Artificial intelligence has generated a great deal of interest from the business world and beyond, but there is also a great deal of misunderstanding about this significant leap in technology.
When most people hear the words "artificial intelligence," the first thing that comes to mind is an all-knowing, sentient machine that can outsmart and overpower any human being. Artificial intelligence is something big and scary. It's a threat that will take away our jobs and livelihoods, replace us all, and ultimately obliterate the human race.
Even if that ultimately ends up being true, I do not believe we are anywhere close to that scenario. I also believe that these powerful misconceptions around AI actually prevent us from building a positive relationship with it.
Misconception #1: AI is actively looking to replace people.
AI, in and of itself, is technology with no volition. It does not seek to replace the workforce for a smarter and cheaper machine alternative. It is post-industrial tech capitalism at its finest doing that, not AI. It may seem like a subtle difference, but it's huge. AI gets all the blame, but the capitalistic paradigm is a lot more accountable for the threat to our livelihoods than the technology itself. [Read related story: How AI and Machine Learning Are Changing Cybersecurity]

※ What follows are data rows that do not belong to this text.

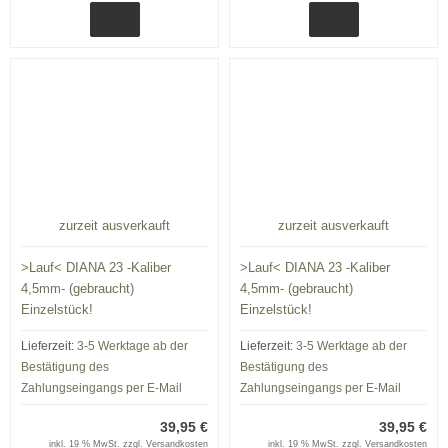
zurzeit ausverkauft
zurzeit ausverkauft
>Lauf< DIANA 23 -Kaliber
>Lauf< DIANA 23 -Kaliber
4,5mm- (gebraucht)
4,5mm- (gebraucht)
Einzelstück!
Einzelstück!
Lieferzeit:
3-5 Werktage ab der
Lieferzeit:
3-5 Werktage ab der
Bestätigung des
Bestätigung des
Zahlungseingangs per E-Mail
Zahlungseingangs per E-Mail
39,95 €
39,95 €
inkl. 19 % MwSt. zzgl.
Versandkosten
inkl. 19 % MwSt. zzgl.
Versandkosten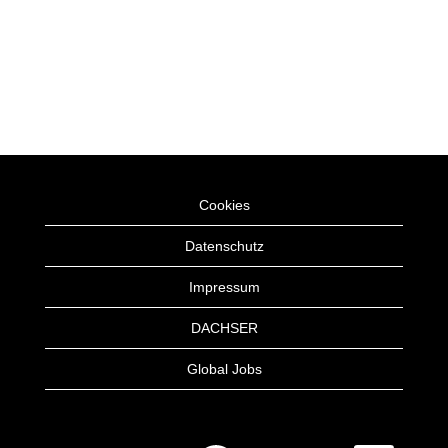
Cookies
Datenschutz
Impressum
DACHSER
Global Jobs
W
W
W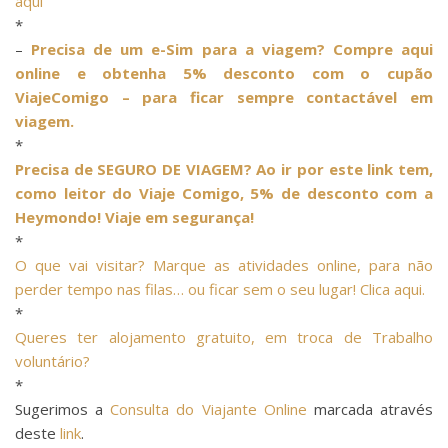
aqui
*
–
Precisa de um e-Sim para a viagem? Compre aqui
online e obtenha 5% desconto com o cupão
ViajeComigo – para ficar sempre contactável em
viagem.
*
Precisa de SEGURO DE VIAGEM? Ao ir por este link tem,
como leitor do Viaje Comigo, 5% de desconto com a
Heymondo! Viaje em segurança!
*
O que vai visitar? Marque as atividades online, para não
perder tempo nas filas… ou ficar sem o seu lugar! Clica aqui.
*
Queres ter alojamento gratuito, em troca de Trabalho
voluntário?
*
Sugerimos a
Consulta do Viajante Online
marcada através
deste
link
.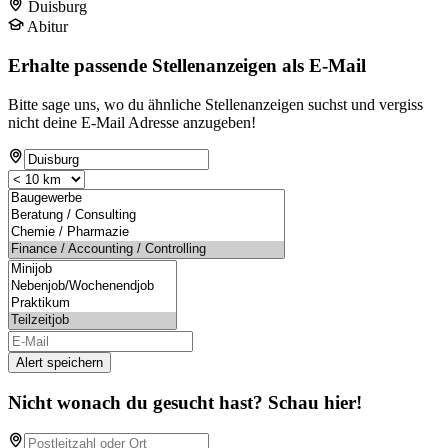
Duisburg
Abitur
Erhalte passende Stellenanzeigen als E-Mail
Bitte sage uns, wo du ähnliche Stellenanzeigen suchst und vergiss
nicht deine E-Mail Adresse anzugeben!
Alert speichern
Nicht wonach du gesucht hast? Schau hier!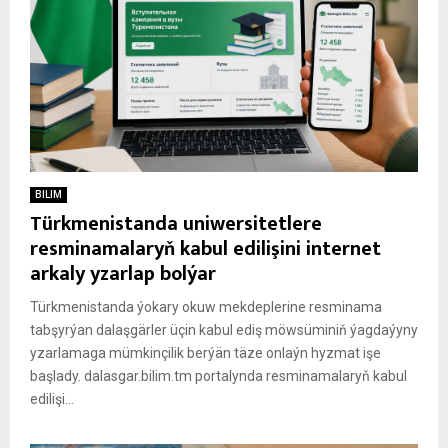
BILIM
Türkmenistanda uniwersitetlere
resminamalaryň kabul edilişini internet
arkaly yzarlap bolýar
Türkmenistanda ýokary okuw mekdeplerine resminama
tabşyrýan dalaşgärler üçin kabul ediş möwsüminiň ýagdaýyny
yzarlamaga mümkinçilik berýän täze onlaýn hyzmat işe
başlady. dalasgar.bilim.tm portalynda resminamalaryň kabul
edilişi...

Misconception #2: AI is ridiculously smart or savvy.
AI could be ridiculously simple in its applications. It can be fragmented and disjointed, as opposed to a microchipped, perfected version of the human mind. AI can do simple things, like learn how to play checkers, identify patterns in large data sets, or any straightforward activity that just requires crunching more data than a human can. AI is not necessarily a competitor trying to outperform the human mind, but possibly an extension of our senses and capabilities.
Misconception #3: AI is complex and difficult to understand.
Coding for AI can get very complex, but the concept of it is simple: It's any technology that mimics our natural cognitive abilities. The misconception here for most non-tech people is that, once AI enters the conversation, we are talking about either stereotyped sci-fi or scientific concepts way over our heads. But AI can be very straightforward. If you can understand the mind as a cognitive processor, you can understand AI.
Think of it this way: The mind is powerful in that it not only learns rules, but makes these rules and improves them over time based on experiences. Let's say one day you try to add water to a pan full of oil and you create an explosion in your kitchen. You will learn that this is something you do not wish to repeat. No one will have to formally instruct you not to do this moving forward. You will know from the undesirable outcome that, next time you are in the kitchen, you will try a different path that has a greater probability of a desirable outcome. So all AI is doing is mimicking what we do naturally.
Misconception #4: AI will achieve singularity.
We have no idea how much AI will evolve over time. We do not know how heavily regulated the industry will become and whether or not the industry will continue to focus on direct applications for AI as opposed to consciousness in terms of heavy funding. While it is logical to predict this natural continuous evolution of AI toward singularity, the truth is that we do not know.
Due to the range of applications and sophistication of these applications, AI is really not a thing, but many things. Our negative bias toward uncertainty, compounded by the threat of the unknown, gives us awe but also a lot of fear about the long-term social consequences of super-disseminated AI.
From my perspective, I can certainly see the changes introduced by AI slowly rippling throughout my microverse, but I do not see it replacing or obliviating anything. Instead, I see AI transitioning my team to tasks that leverage the best of human abilities as opposed to doing things that slowly deprive us of creativity, spontaneity and deep critical thinking,
In my scenario, there is room for everything – AI and natural cognition working together. But this scenario also requires a more self-reflective view and a more transformational attitude to life in general that is more at ease with change and discontinuity.